On the other hand, as El Jones so eloquently framed the issue in The Examiner on Friday:
“When the furor over Trudeau’s Blackface photos dies down, to be referred to as an ‘embarrassing incident’ or ‘controversial,’ Black people like Abdilahi Elmi will still be facing deportation. Muslim Canadians will still be on the no-fly list. White nationalist editorials will still be commissioned by major newspapers under the guise of ‘debate.’ And immigration will still be referred to as a ‘crisis.’”
Not to forget the many and real crises facing Indigenous communities in Canada, which Trudeau himself forgot to even mention in his speech announcing the election.
And yet… again… still… As Moustafa Bayoumi, the author of the award-winning books How Does It Feel To Be a Problem?: Being Young and Arab in America and This Muslim American Life: Dispatches from the War on Terror put it in The Guardian:
“I grew up in Canada (I hold both American and Canadian citizenship) and what I see in these photos feels personal. I remember very clearly the bullying and taunts that the few non-white kids, myself included, routinely faced in school. As a Muslim kid, I was forced to leave my elementary school classroom and wait in the hall while the Lord’s Prayer was read aloud over the school speakers. As a brown kid, I was constantly told by other kids that I was dirty because my knees and elbows were a darker color than the rest of my skin. In my high-school gym’s locker room, I was regularly ridiculed and beaten because I was a ‘Paki,’ and any brown kid in Canada when I was growing up was pejoratively called a ‘Paki.’ My feeble response at the time was to tell my attackers: ‘I’m not from Pakistan.’ That would sometimes elicit a pause. Then a chuckle. Then the beating would continue…
Canadian racism is real, and it’s still as pernicious, systemic and psychologically damaging as any other. Indigenous communities in particular are still forced to battle Canadian racism in the most profound ways conceivable. And until there is a real movement to confront and eliminate it in all of its varieties, racism will live on in Canada and these incidents and injustices will keep occurring.

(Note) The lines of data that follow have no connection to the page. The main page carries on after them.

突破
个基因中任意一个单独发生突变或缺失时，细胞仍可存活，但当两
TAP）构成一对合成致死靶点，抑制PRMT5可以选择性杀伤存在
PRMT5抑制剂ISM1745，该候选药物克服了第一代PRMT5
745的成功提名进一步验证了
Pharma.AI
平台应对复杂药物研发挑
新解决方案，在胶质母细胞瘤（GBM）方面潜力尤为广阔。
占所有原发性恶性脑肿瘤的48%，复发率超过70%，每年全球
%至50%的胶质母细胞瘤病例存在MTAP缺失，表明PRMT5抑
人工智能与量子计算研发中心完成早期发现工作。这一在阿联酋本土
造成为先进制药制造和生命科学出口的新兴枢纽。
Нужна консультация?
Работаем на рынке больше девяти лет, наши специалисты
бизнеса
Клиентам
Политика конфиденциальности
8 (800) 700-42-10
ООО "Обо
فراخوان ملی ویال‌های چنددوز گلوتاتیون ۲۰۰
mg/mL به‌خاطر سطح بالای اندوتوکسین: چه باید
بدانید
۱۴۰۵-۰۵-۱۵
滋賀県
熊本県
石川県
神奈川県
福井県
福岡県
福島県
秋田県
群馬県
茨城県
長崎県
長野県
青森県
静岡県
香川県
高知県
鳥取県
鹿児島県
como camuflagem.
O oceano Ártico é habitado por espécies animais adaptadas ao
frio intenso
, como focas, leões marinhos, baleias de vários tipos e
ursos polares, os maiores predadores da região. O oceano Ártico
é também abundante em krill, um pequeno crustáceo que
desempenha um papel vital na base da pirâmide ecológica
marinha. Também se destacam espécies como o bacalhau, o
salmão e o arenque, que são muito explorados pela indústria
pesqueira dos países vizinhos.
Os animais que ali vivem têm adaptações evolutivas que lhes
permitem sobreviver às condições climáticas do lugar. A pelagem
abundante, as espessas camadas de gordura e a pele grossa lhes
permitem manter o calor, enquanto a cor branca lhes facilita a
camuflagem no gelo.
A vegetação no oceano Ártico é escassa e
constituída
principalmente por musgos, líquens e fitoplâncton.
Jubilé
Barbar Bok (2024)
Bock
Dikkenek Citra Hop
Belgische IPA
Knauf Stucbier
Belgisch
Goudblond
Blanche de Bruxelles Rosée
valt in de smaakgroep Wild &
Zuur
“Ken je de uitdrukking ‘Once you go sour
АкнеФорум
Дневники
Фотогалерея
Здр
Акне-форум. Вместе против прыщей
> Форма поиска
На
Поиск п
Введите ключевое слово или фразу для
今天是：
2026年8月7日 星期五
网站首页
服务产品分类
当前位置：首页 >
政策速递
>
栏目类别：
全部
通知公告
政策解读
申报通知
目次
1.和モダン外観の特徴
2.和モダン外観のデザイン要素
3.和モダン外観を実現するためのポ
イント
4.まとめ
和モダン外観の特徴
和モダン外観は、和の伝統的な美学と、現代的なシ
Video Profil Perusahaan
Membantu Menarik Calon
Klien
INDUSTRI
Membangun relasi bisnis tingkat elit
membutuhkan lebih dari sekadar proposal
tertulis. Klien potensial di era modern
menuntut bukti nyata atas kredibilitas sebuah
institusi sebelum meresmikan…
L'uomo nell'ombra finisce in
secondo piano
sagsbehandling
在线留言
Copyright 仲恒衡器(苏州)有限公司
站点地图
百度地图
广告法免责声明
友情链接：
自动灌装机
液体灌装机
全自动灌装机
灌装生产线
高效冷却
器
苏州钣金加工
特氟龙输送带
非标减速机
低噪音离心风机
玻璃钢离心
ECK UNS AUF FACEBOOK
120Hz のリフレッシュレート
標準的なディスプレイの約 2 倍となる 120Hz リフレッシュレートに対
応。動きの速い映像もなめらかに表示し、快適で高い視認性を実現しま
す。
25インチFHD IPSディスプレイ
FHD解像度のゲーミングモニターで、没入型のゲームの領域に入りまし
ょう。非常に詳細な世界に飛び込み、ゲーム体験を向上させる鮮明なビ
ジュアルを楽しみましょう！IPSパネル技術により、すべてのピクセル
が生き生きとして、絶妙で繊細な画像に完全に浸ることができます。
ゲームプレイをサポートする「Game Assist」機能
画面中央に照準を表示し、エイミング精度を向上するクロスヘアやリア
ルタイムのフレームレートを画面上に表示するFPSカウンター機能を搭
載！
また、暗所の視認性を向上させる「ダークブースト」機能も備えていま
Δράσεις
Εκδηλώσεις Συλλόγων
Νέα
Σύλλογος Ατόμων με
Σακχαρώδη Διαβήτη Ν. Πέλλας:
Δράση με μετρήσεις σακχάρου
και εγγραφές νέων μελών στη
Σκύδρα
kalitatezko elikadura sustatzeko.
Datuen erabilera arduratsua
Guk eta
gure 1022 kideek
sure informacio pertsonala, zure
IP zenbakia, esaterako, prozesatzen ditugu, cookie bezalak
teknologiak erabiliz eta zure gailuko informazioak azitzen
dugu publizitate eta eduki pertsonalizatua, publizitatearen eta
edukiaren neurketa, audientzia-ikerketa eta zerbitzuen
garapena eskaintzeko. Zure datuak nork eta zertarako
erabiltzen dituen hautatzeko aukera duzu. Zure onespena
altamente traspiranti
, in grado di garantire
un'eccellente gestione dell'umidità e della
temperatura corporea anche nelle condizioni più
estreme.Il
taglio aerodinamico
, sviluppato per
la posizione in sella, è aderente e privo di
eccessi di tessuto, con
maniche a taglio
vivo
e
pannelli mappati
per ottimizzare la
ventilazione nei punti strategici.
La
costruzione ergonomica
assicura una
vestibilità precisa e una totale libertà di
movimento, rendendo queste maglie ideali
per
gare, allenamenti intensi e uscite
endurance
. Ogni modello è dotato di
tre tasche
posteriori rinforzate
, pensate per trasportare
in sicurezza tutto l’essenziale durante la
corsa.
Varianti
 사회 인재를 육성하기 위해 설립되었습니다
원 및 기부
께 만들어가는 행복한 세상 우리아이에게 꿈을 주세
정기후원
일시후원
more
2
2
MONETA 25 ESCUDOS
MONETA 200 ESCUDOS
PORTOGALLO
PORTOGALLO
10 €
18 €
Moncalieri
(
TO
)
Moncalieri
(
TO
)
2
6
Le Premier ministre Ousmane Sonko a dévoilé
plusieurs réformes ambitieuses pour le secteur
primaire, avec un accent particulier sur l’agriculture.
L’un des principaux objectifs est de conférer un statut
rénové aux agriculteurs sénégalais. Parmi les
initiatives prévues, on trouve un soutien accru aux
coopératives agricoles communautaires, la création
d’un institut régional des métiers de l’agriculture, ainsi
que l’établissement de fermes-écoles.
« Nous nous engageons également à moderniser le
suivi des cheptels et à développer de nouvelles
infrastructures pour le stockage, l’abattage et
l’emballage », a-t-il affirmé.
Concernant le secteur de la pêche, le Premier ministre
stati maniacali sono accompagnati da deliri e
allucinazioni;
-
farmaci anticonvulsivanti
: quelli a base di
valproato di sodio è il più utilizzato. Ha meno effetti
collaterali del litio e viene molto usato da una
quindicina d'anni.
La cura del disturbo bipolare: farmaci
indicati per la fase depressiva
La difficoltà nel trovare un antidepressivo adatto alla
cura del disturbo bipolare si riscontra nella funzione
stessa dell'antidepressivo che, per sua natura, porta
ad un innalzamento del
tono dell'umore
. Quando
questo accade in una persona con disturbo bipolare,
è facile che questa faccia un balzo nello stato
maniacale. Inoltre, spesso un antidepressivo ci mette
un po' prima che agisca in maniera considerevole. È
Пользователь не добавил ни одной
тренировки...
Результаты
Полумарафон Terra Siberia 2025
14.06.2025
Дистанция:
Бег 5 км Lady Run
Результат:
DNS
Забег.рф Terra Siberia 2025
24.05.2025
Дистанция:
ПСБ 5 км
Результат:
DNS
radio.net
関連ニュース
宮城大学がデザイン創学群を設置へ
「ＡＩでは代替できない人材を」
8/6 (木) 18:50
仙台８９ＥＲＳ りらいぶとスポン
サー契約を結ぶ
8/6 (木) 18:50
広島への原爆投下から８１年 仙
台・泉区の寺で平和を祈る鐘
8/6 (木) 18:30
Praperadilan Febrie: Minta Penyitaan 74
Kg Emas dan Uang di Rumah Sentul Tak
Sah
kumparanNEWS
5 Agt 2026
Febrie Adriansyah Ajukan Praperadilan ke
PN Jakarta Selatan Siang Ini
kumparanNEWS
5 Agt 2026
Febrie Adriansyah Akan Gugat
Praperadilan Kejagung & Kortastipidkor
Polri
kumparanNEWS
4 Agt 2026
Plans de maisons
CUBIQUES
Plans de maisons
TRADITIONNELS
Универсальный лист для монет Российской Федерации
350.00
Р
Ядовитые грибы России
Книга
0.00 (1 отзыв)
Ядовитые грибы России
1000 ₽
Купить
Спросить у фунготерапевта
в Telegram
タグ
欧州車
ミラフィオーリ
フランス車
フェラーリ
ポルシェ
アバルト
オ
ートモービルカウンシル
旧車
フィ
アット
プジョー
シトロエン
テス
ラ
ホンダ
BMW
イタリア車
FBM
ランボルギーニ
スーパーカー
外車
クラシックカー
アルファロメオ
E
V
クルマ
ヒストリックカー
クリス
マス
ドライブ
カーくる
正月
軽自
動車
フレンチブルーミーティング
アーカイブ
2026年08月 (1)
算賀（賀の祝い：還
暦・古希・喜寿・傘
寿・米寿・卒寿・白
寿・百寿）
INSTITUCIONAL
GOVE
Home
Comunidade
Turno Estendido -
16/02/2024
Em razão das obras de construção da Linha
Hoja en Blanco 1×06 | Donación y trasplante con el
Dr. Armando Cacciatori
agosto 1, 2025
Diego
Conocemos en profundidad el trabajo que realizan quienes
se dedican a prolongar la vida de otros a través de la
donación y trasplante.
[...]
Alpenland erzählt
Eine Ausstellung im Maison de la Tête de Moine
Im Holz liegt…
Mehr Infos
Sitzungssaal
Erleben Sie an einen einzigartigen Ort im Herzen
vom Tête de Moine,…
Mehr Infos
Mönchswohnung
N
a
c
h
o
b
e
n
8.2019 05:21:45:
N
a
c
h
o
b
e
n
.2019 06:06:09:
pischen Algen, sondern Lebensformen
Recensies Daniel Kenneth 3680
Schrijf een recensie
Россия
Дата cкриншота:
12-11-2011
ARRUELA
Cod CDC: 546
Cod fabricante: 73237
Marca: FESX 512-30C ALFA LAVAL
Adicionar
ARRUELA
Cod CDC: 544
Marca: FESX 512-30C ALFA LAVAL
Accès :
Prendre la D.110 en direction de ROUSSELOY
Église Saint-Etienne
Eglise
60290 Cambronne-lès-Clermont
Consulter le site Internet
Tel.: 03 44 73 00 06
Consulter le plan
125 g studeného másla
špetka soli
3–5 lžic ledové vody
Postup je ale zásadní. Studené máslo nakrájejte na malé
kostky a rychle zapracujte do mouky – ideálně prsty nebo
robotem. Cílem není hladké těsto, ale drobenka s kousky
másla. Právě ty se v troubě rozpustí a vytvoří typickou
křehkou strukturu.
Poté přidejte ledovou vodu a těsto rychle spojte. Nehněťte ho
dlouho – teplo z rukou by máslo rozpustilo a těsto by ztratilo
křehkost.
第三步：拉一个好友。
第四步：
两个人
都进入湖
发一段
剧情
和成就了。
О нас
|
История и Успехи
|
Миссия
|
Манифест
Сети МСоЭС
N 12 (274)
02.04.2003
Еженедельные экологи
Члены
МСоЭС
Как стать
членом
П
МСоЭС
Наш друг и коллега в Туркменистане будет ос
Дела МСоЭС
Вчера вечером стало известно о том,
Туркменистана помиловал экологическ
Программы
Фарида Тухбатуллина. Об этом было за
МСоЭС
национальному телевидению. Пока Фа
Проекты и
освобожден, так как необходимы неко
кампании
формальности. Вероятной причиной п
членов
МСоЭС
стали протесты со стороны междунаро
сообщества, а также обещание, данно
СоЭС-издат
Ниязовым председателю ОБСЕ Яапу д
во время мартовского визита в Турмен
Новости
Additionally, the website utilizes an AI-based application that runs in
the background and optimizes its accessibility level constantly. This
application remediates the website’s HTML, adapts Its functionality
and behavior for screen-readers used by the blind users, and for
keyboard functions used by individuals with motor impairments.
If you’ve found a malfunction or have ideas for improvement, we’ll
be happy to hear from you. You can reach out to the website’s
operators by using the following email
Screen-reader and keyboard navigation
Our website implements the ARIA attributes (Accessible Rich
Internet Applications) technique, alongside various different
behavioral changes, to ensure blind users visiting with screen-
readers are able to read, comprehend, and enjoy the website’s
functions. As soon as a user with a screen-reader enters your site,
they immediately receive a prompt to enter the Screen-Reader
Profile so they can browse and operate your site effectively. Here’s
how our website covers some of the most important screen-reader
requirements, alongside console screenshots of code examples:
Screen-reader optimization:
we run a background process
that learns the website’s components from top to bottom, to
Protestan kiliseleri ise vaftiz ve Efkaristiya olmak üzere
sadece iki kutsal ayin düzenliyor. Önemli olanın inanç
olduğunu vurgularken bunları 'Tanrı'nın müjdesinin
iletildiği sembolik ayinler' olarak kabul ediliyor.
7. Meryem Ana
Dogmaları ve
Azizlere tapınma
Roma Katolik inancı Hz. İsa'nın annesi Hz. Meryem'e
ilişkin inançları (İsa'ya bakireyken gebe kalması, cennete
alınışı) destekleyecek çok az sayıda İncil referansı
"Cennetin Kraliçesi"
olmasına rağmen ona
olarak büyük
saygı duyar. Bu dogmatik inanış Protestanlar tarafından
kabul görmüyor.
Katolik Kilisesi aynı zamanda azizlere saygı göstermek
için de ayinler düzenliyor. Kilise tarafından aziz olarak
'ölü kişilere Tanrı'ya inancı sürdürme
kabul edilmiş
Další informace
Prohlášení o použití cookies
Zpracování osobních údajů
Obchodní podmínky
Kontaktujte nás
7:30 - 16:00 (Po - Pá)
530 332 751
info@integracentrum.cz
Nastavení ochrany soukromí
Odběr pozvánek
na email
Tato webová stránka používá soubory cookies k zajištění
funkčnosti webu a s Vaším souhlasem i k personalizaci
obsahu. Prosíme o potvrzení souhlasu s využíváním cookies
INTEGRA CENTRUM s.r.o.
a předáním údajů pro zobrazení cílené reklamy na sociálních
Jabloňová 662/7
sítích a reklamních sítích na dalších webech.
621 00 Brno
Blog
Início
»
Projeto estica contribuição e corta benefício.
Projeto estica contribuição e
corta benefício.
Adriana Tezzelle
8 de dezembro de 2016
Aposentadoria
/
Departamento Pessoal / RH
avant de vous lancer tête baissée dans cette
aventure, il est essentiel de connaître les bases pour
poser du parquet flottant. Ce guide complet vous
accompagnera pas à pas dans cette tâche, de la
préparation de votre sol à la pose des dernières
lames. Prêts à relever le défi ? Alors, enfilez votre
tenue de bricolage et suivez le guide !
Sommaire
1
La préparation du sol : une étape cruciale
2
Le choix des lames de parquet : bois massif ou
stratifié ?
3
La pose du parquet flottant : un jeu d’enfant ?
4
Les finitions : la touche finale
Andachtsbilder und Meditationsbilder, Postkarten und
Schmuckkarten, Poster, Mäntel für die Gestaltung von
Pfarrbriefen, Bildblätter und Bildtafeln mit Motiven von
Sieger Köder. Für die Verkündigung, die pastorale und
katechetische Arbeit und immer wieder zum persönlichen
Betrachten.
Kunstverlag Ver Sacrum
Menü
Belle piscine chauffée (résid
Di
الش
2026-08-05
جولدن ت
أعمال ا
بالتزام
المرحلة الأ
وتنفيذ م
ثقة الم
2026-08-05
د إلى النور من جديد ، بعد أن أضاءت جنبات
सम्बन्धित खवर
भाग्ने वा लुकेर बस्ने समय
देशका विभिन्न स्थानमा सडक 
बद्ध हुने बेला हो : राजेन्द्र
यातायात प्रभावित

The immediate question in front of us is what Canadians should do today. Trudeau and his Liberal Party are now in the final weeks of a re-election campaign, and the main challenger, the Conservative Party, headed by Andrew Scheer, is already exploiting the scandal. Scheer has called Trudeau ‘not fit’ to be prime minister. But just days earlier, Scheer was excusing the rampant and excessive racism and homophobia found among members of his own party. And while the Liberals have disappointed indigenous communities on several fronts since assuming power, the Conservatives haven’t even offered an indigenous policy or strategy.
Which leads us to the clear answer. Justin Trudeau’s racist pantomimes are reprehensible. But let’s make sure that what we are examining is not only Trudeau but also Canada and its racism. Otherwise, the solutions we come up with will be not even skin deep but simply made-up.”
While that may help direct us to who not to vote for next month, it doesn’t make it any easier to decide who and what to vote in just over four weeks when/if we cast our ballot for real.
Another column for another day.
This column first appeared in the Halifax Examiner September 23, 2019.